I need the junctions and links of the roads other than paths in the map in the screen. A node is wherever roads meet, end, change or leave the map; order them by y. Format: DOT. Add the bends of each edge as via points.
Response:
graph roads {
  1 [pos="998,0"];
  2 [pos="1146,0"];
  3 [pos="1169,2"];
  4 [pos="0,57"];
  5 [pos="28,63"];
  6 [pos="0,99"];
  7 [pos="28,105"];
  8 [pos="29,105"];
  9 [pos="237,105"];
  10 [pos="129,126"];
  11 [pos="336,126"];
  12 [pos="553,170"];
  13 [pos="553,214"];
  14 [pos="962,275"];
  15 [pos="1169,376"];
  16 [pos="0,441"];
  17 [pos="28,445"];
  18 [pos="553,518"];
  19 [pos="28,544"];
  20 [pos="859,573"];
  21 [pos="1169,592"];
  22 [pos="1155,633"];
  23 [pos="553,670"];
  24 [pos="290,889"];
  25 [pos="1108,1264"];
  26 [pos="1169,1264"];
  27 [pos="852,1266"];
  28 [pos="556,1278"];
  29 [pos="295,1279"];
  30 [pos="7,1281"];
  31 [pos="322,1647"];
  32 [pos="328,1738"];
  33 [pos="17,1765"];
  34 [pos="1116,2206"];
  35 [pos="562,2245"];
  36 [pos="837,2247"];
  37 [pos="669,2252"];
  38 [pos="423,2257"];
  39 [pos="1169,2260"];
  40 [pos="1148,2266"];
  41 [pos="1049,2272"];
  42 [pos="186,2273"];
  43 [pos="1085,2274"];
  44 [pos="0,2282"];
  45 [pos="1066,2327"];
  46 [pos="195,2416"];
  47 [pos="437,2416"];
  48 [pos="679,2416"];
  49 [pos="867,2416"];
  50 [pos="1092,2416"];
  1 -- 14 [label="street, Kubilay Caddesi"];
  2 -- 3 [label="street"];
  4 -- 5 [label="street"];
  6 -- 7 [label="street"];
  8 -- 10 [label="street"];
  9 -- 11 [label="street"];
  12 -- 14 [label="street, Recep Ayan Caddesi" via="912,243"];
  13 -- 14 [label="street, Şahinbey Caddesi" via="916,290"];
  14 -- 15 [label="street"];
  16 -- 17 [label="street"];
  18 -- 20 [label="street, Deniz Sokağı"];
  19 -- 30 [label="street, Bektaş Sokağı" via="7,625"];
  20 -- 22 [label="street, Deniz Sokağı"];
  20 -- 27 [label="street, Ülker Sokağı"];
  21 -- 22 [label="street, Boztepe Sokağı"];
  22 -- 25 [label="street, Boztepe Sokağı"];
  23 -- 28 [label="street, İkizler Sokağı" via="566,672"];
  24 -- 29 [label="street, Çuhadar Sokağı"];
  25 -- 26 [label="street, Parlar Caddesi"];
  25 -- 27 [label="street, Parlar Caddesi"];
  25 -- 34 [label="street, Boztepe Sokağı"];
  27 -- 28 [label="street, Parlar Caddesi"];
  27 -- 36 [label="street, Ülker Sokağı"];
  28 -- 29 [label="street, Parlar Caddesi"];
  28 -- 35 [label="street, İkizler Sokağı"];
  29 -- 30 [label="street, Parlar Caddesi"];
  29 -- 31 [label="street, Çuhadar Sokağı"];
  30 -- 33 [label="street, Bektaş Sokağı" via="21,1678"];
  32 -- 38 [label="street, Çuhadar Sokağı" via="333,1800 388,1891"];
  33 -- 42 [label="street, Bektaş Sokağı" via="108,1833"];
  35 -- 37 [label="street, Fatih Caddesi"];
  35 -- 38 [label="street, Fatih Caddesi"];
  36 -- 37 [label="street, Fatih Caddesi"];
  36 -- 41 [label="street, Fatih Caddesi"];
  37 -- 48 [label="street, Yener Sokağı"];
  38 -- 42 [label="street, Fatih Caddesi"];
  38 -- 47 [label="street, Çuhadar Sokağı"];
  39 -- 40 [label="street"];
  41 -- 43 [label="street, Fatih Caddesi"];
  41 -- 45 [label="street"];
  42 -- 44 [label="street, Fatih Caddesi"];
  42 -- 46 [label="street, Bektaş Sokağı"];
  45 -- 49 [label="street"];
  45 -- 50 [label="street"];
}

===

Exercise >> Using the listing, copy every line where the word "Boztepe" shows up.

Solved problem >>
  21 -- 22 [label="street, Boztepe Sokağı"];
  22 -- 25 [label="street, Boztepe Sokağı"];
  25 -- 34 [label="street, Boztepe Sokağı"];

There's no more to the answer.